(THE RECORDS begins)

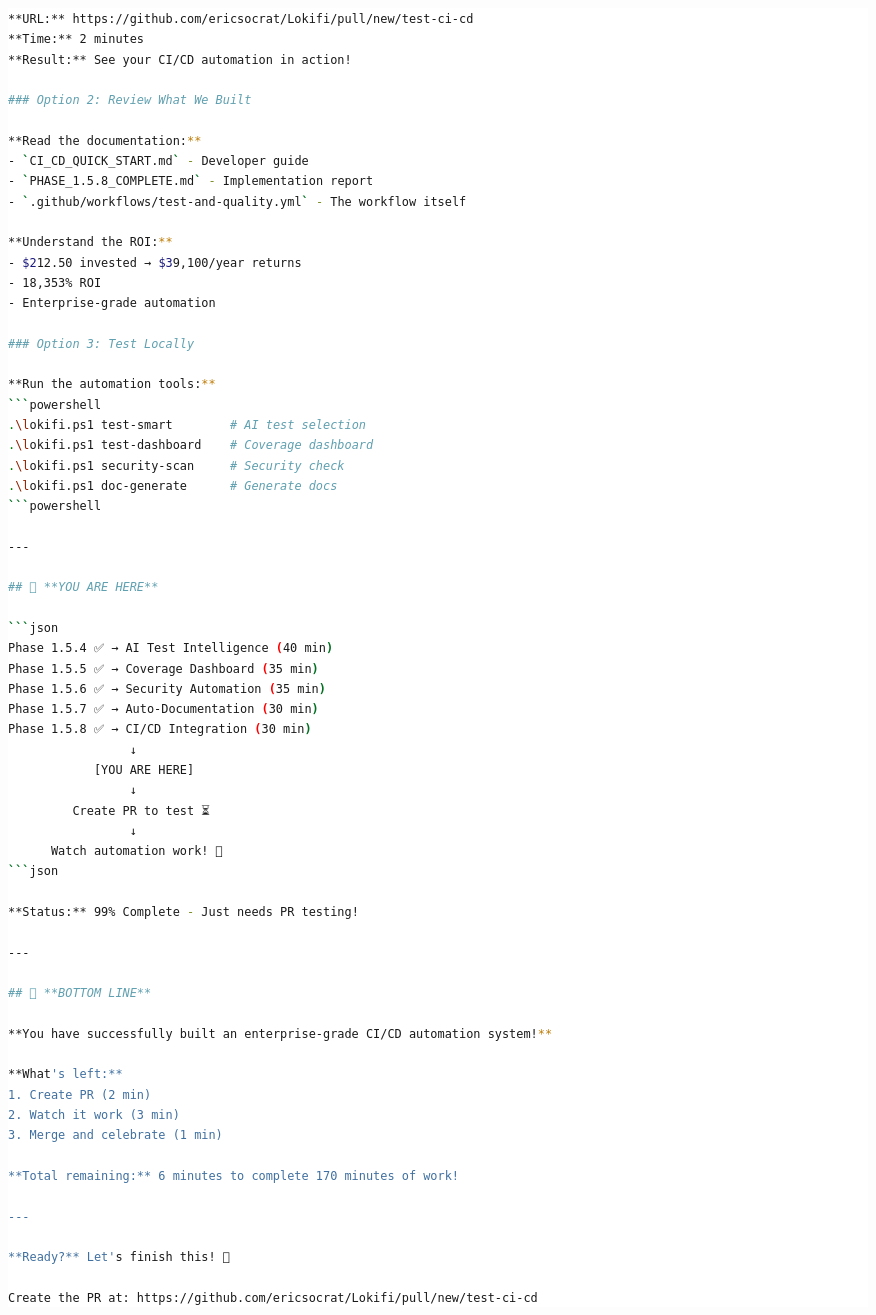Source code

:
 ```bash
**URL:** https://github.com/ericsocrat/Lokifi/pull/new/test-ci-cd
**Time:** 2 minutes
**Result:** See your CI/CD automation in action!

### Option 2: Review What We Built

**Read the documentation:**
- `CI_CD_QUICK_START.md` - Developer guide
- `PHASE_1.5.8_COMPLETE.md` - Implementation report
- `.github/workflows/test-and-quality.yml` - The workflow itself

**Understand the ROI:**
- $212.50 invested → $39,100/year returns
- 18,353% ROI
- Enterprise-grade automation

### Option 3: Test Locally

**Run the automation tools:**
```powershell
.\lokifi.ps1 test-smart        # AI test selection
.\lokifi.ps1 test-dashboard    # Coverage dashboard
.\lokifi.ps1 security-scan     # Security check
.\lokifi.ps1 doc-generate      # Generate docs
```powershell

---

## 🎯 **YOU ARE HERE**

```json
Phase 1.5.4 ✅ → AI Test Intelligence (40 min)
Phase 1.5.5 ✅ → Coverage Dashboard (35 min)
Phase 1.5.6 ✅ → Security Automation (35 min)
Phase 1.5.7 ✅ → Auto-Documentation (30 min)
Phase 1.5.8 ✅ → CI/CD Integration (30 min)
                 ↓
            [YOU ARE HERE]
                 ↓
         Create PR to test ⏳
                 ↓
      Watch automation work! 🎊
```json

**Status:** 99% Complete - Just needs PR testing!

---

## 🎉 **BOTTOM LINE**

**You have successfully built an enterprise-grade CI/CD automation system!**

**What's left:**
1. Create PR (2 min)
2. Watch it work (3 min)
3. Merge and celebrate (1 min)

**Total remaining:** 6 minutes to complete 170 minutes of work!

---

**Ready?** Let's finish this! 🚀

Create the PR at: https://github.com/ericsocrat/Lokifi/pull/new/test-ci-cd
```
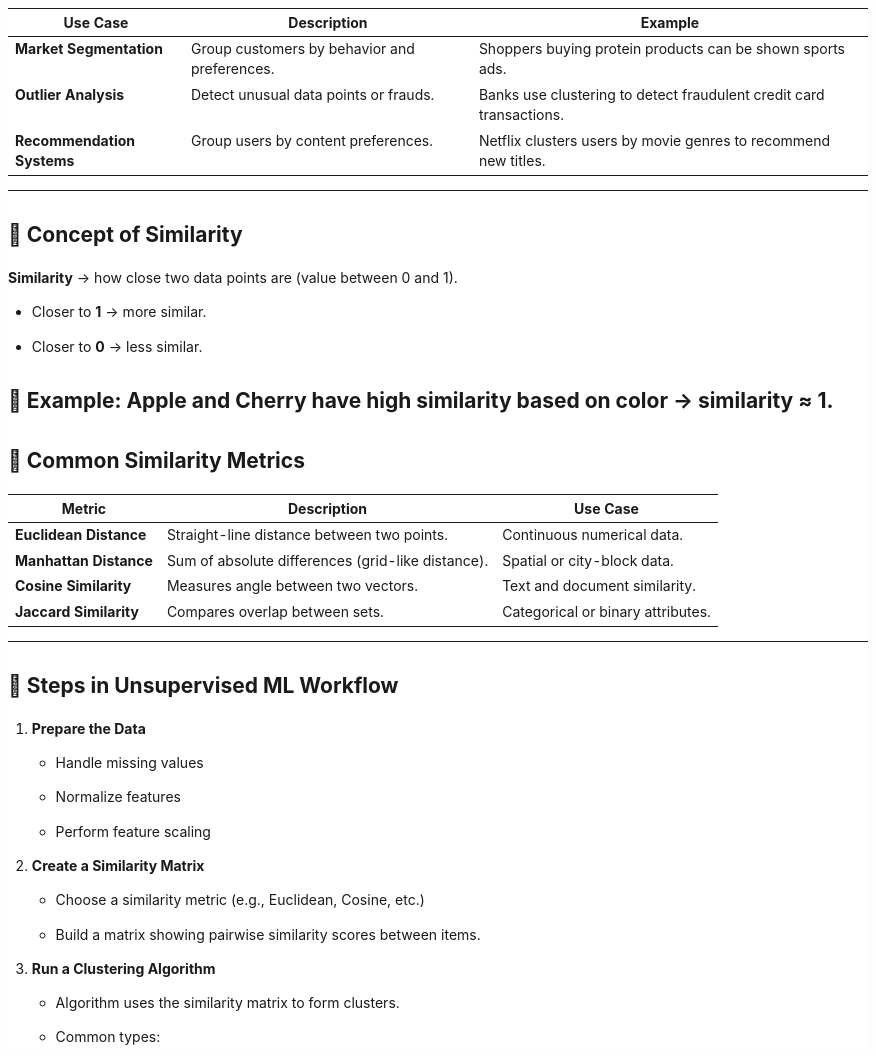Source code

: | Use Case | Description | Example |
| ----- | ----- | ----- |
| **Market Segmentation** | Group customers by behavior and preferences. | Shoppers buying protein products can be shown sports ads. |
| **Outlier Analysis** | Detect unusual data points or frauds. | Banks use clustering to detect fraudulent credit card transactions. |
| **Recommendation Systems** | Group users by content preferences. | Netflix clusters users by movie genres to recommend new titles. |

---

## **🔹 Concept of Similarity**

**Similarity** → how close two data points are (value between 0 and 1).

* Closer to **1** → more similar.

* Closer to **0** → less similar.

🍎 Example: Apple and Cherry have high similarity based on color → similarity ≈ 1\.  
---

## **🔹 Common Similarity Metrics**

| Metric | Description | Use Case |
| ----- | ----- | ----- |
| **Euclidean Distance** | Straight-line distance between two points. | Continuous numerical data. |
| **Manhattan Distance** | Sum of absolute differences (grid-like distance). | Spatial or city-block data. |
| **Cosine Similarity** | Measures angle between two vectors. | Text and document similarity. |
| **Jaccard Similarity** | Compares overlap between sets. | Categorical or binary attributes. |

---

## **🔹 Steps in Unsupervised ML Workflow**

1. **Prepare the Data**

   * Handle missing values

   * Normalize features

   * Perform feature scaling

2. **Create a Similarity Matrix**

   * Choose a similarity metric (e.g., Euclidean, Cosine, etc.)

   * Build a matrix showing pairwise similarity scores between items.

3. **Run a Clustering Algorithm**

   * Algorithm uses the similarity matrix to form clusters.

   * Common types:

(THE RECORDS ends)

> _WORK ORDER_
Collect the complete line wherever the string "Distance" appears in the records.

> _FINISHED TASK_
| **Euclidean Distance** | Straight-line distance between two points. | Continuous numerical data. |
| **Manhattan Distance** | Sum of absolute differences (grid-like distance). | Spatial or city-block data. |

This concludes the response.